SOURCE DATA section start

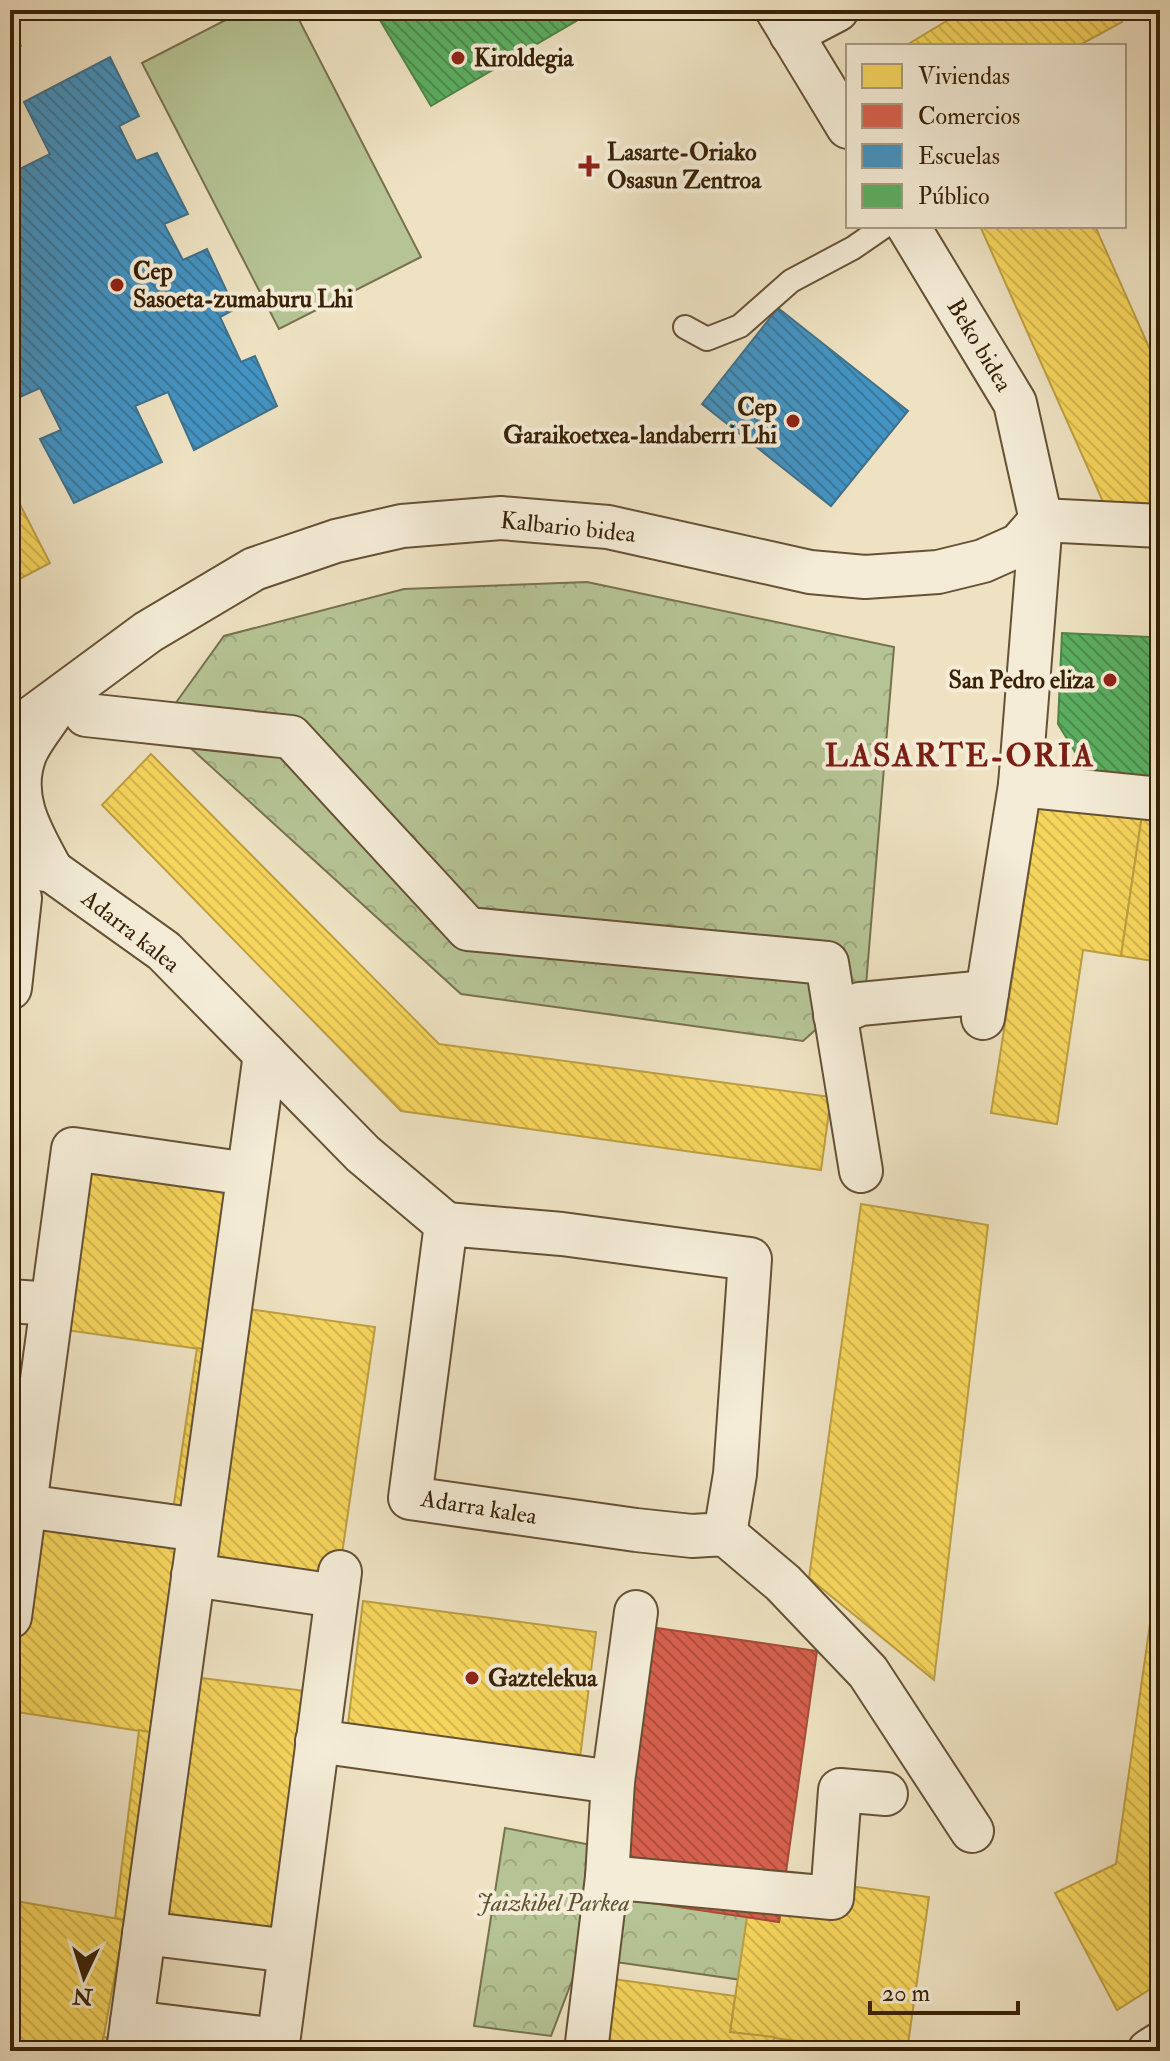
<svg xmlns="http://www.w3.org/2000/svg" width="1170" height="2061" font-family="'IM FELL Double Pica',serif">
  <style>
    .forest { fill: url(#forest-crowns); stroke: #77724e; stroke-width: 2 }
    .pitch { fill: #b6c495; stroke: #77724e; stroke-width: 2 }
    .homes { fill: url(#homes-back-hatch); stroke: #bd9f42; stroke-width: 2 }
    .shops { fill: url(#shops-back-hatch); stroke: #a74d38; stroke-width: 2 }
    .schools { fill: url(#schools-back-hatch); stroke: #40718a; stroke-width: 2 }
    .public { fill: url(#public-back-hatch); stroke: #508446; stroke-width: 2 }
    .lines { fill: none; stroke-linecap: round; stroke-linejoin: round }
    .lane-casing { stroke: #665135; stroke-width: 26 }
    .street-casing { stroke: #665135; stroke-width: 46 }
    .lane { stroke: #f4ecd7; stroke-width: 22 }
    .street { stroke: #f4ecd7; stroke-width: 42 }
    .poi-dot { fill: #8f2418; stroke: #f4ecd7; stroke-width: 3 }
    .labels { text-anchor: middle; stroke-width: 8; stroke-linejoin: round; paint-order: stroke }
    .poi-label { font-size: 24px; font-weight: bold; fill: #382106; stroke: #f4ecd7; text-anchor: start }
    .street-label { font-size: 24px; fill: #382106; stroke: #f4ecd7 }
    .park-label { font-size: 24px; font-style: italic; fill: #5e5231; stroke: #f4ecd7 }
    .district-label { font-size: 32px; font-weight: bold; letter-spacing: 2px; fill: #7a1f14; stroke: #f4ecd7 }
  </style>
  <defs>
    <pattern id="forest-crowns" width="20" height="18" patternUnits="userSpaceOnUse" patternTransform="scale(2)"><rect width="20" height="18" fill="#b6c495"/><path d="M2 6a3 3 0 1 1 6 0M12 15a3 3 0 1 1 6 0" fill="none" stroke="#9da87f"/></pattern>
    <pattern id="homes-back-hatch" width="6" height="6" patternUnits="userSpaceOnUse" patternTransform="scale(2)"><rect width="6" height="6" fill="#f6d55c"/><path d="M-1 5l2 2M0 0l6 6M5-1l2 2" fill="none" stroke="#d4b74e"/></pattern>
    <pattern id="shops-back-hatch" width="6" height="6" patternUnits="userSpaceOnUse" patternTransform="scale(2)"><rect width="6" height="6" fill="#d6604d"/><path d="M-1 5l2 2M0 0l6 6M5-1l2 2" fill="none" stroke="#af4f3e"/></pattern>
    <pattern id="schools-back-hatch" width="6" height="6" patternUnits="userSpaceOnUse" patternTransform="scale(2)"><rect width="6" height="6" fill="#4393c3"/><path d="M-1 5l2 2M0 0l6 6M5-1l2 2" fill="none" stroke="#39789c"/></pattern>
    <pattern id="public-back-hatch" width="6" height="6" patternUnits="userSpaceOnUse" patternTransform="scale(2)"><rect width="6" height="6" fill="#5aae61"/><path d="M-1 5l2 2M0 0l6 6M5-1l2 2" fill="none" stroke="#4b8d4e"/></pattern>
  </defs>
  <rect width="100%" height="100%" fill="#eee2c2"/>
  <filter id="stains"><feTurbulence type="fractalNoise" baseFrequency=".0025" numOctaves="4"/><feColorMatrix values="0 0 0 0 .2 0 0 0 0 .09 0 0 0 0 .02 0 0 0 .5 -.17"/></filter>
  <radialGradient id="worn" r=".72"><stop offset=".6" stop-color="#630" stop-opacity="0"/><stop offset="1" stop-color="#630" stop-opacity=".3"/></radialGradient>
  <g class="forest">
    <path d="M587,582L894,647L866,985L803,1041L461,994L162,722L224,636L404,589Z"/>
    <path d="M505,1828L606,1848L764,1893L749,1981L581,1957L551,2036L474,2026Z"/>
  </g>
  <path class="pitch" d="M245,10H294L421,257L279,329L142,63Z"/>
  <g class="homes">
    <path d="M965,10H1120L1122,22L1078,46H905Z"/>
    <path d="M10,23L21,46L10,51Z"/>
    <path d="M980,226H1095L1160,372V514L1108,513Z"/>
    <path d="M10,485L50,563L10,584Z"/>
    <path d="M151,754L439,1044L831,1097L821,1170L401,1111L102,805Z"/>
    <path d="M1040,799L1142,815L1121,956L1083,950L1057,1124L991,1113Z"/>
    <path d="M1142,815L1160,818V962L1121,956Z"/>
    <path d="M70,1158L248,1184L221,1352L45,1327Z"/>
    <path d="M861,1204L988,1225L934,1680L809,1578Z"/>
    <path d="M228,1306L375,1327L333,1616L168,1544L197,1348L221,1352Z"/>
    <path d="M34,1525L190,1547L160,1734L10,1711V1684Z"/>
    <path d="M1160,1553V1983L1117,2010L1055,1893L1116,1864Z"/>
    <path d="M363,1601L596,1632L580,1757L348,1724Z"/>
    <path d="M169,1674L322,1693L287,1968L125,1920L115,1919L139,1730L160,1734Z"/>
    <path d="M785,1877L929,1897L907,2051H869L730,2032L747,1917L779,1922Z"/>
    <path d="M10,1900L125,1920L101,2051H10Z"/>
    <path d="M606,1978L735,1996L730,2032L774,2037L772,2051H596Z"/>
    <path d="M103,2037L202,2051H101Z"/>
    <path d="M921,2047L1015,2050L921,2051Z"/>
  </g>
  <path class="shops" d="M643,1626L817,1651L779,1922L604,1896Z"/>
  <g class="schools">
    <path d="M110,57L139,116L119,126L136,161L157,153L188,214L164,224L183,260L207,249L235,309L220,317L241,362L255,356L277,406L194,450L168,392L135,406L162,462L74,503L40,439L61,430L40,388L20,397L10,377V342L21,335L10,316V156L18,170L50,154L24,102Z"/>
    <path d="M778,308L908,411L831,506L702,404Z"/>
  </g>
  <g class="public">
    <path d="M374,10H595L431,106Z"/>
    <path d="M1150,626L1160,627V790L1117,788L1083,765L1058,724L1062,633L1150,637Z"/>
  </g>
  <g class="lines">
    <g class="lane-casing">
      <path id="lane" d="M685,327L707,339L740,326L791,281L853,248L885,226"/>
    </g>
    <g class="street-casing">
      <g id="street">
        <path d="M777,10L848,127"/>
        <path d="M791,34L837,10"/>
        <path d="M908,226L1015,403L1041,520L1020,785L983,1018"/>
        <path d="M1041,520L1160,526"/>
        <path d="M86,715L291,737L468,929L827,963L861,1171"/>
        <path d="M10,731L30,719L148,632L254,569L336,541L402,526L501,518L608,527L810,572L865,577L938,572L983,561L1019,545L1041,520"/>
        <path d="M1020,785L1160,799"/>
        <path d="M10,864L52,871L164,951L363,1154L446,1224"/>
        <path d="M52,871C31,833 8,796 26,752C33,737 45,723 54,709"/>
        <path d="M10,988L20,898"/>
        <path d="M835,1015L860,1004L987,992"/>
        <path d="M10,1301L52,1304"/>
        <path d="M11,1485L25,1506L199,1530"/>
        <path d="M725,1534L735,1474L750,1259L562,1234L446,1224L410,1498L636,1530L692,1536L725,1534L783,1583L868,1672L972,1831"/>
        <path d="M193,1575L336,1596"/>
        <path d="M10,1617L73,1149L248,1174"/>
        <path d="M317,1741L613,1782L636,1612"/>
        <path d="M613,1782L607,1877L832,1898L840,1790L886,1794"/>
        <path d="M144,1933L290,1951"/>
        <path d="M132,2022L278,2040"/>
        <path d="M128,2051L265,1054"/>
        <path d="M277,2051L340,1572"/>
        <path d="M586,2051L607,1877"/>
        <path d="M1149,2051L1160,2044"/>
      </g>
    </g>
    <use href="#lane" class="lane"/>
    <use href="#street" class="street"/>
  </g>
  <g class="poi-dot">
    <circle cx="458" cy="58" r="8"/>
    <path d="M585 154h8v8h8v8h-8v8h-8v-8h-8v-8h8z"/>
    <circle cx="117" cy="285" r="8"/>
    <circle cx="793" cy="421" r="8"/>
    <circle cx="1110" cy="680" r="8"/>
    <circle cx="472" cy="1678" r="8"/>
  </g>
  <g class="labels">
    <g class="poi-label">
      <text x="474" y="66">Kiroldegia</text>
      <text x="607" y="160">Lasarte-Oriako<tspan x="607" dy="28">Osasun Zentroa</tspan></text>
      <text x="133" y="279">Cep<tspan x="133" dy="28">Sasoeta-zumaburu Lhi</tspan></text>
      <text x="777" y="415" text-anchor="end">Cep<tspan x="777" dy="28">Garaikoetxea-landaberri Lhi</tspan></text>
      <text x="1094" y="688" text-anchor="end">San Pedro eliza</text>
      <text x="488" y="1686">Gaztelekua</text>
    </g>
    <g class="street-label">
      <text transform="translate(980 345) rotate(59)" y="8">Beko bidea</text>
      <text transform="translate(568 527) rotate(6)" y="8">Kalbario bidea</text>
      <text transform="translate(131 931) rotate(38)" y="8">Adarra kalea</text>
      <text transform="translate(479 1507) rotate(9)" y="8">Adarra kalea</text>
    </g>
    <g class="park-label">
      <text x="553" y="1911">Jaizkibel Parkea</text>
    </g>
    <g class="district-label">
      <text x="960" y="766">LASARTE-ORIA</text>
    </g>
  </g>
  <rect width="1170" height="2061" fill="none" stroke="#eee2c2" stroke-width="40"/>
  <rect x="12" y="12" width="1146" height="2037" fill="none" stroke="#382106" stroke-width="4"/>
  <rect x="20" y="20" width="1130" height="2021" fill="none" stroke="#382106" stroke-width="2"/>
  <rect x="846" y="44" width="280" height="184" fill="#f4ecd7" stroke="#a99b83" stroke-width="2"/>
  <rect x="862" y="64" width="40" height="24" fill="#f6d55c" stroke="#a99b83" stroke-width="2"/>
  <text x="918" y="84" font-size="24" fill="#382106">Viviendas</text>
  <rect x="862" y="104" width="40" height="24" fill="#d6604d" stroke="#a99b83" stroke-width="2"/>
  <text x="918" y="124" font-size="24" fill="#382106">Comercios</text>
  <rect x="862" y="144" width="40" height="24" fill="#4393c3" stroke="#a99b83" stroke-width="2"/>
  <text x="918" y="164" font-size="24" fill="#382106">Escuelas</text>
  <rect x="862" y="184" width="40" height="24" fill="#5aae61" stroke="#a99b83" stroke-width="2"/>
  <text x="918" y="204" font-size="24" fill="#382106">Público</text>
  <g transform="translate(84 1977) rotate(184)" stroke="#f4ecd7" stroke-width="6" paint-order="stroke">
  <path d="M0-6L14 30L0 20L-14 30Z" fill="#382106"/>
  <text y="-12" font-size="22" font-weight="bold" text-anchor="middle" fill="#382106">N</text>
  </g>
  <path d="M870 2001v12h148v-12" fill="none" stroke="#382106" stroke-width="4"/>
  <text x="882" y="2001" font-size="24" fill="#382106" stroke="#f4ecd7" stroke-width="6" paint-order="stroke">20 m</text>
  <rect width="100%" height="100%" filter="url(#stains)"/>
  <rect width="100%" height="100%" fill="url(#worn)"/>
</svg>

SOURCE DATA section end

▸ PROBLEM REQUIREMENTS
Where does the word "lines" occur in the data? Copy every line that has it.

▸ RESPONSE BELOW
    .lines { fill: none; stroke-linecap: round; stroke-linejoin: round }
  <g class="lines">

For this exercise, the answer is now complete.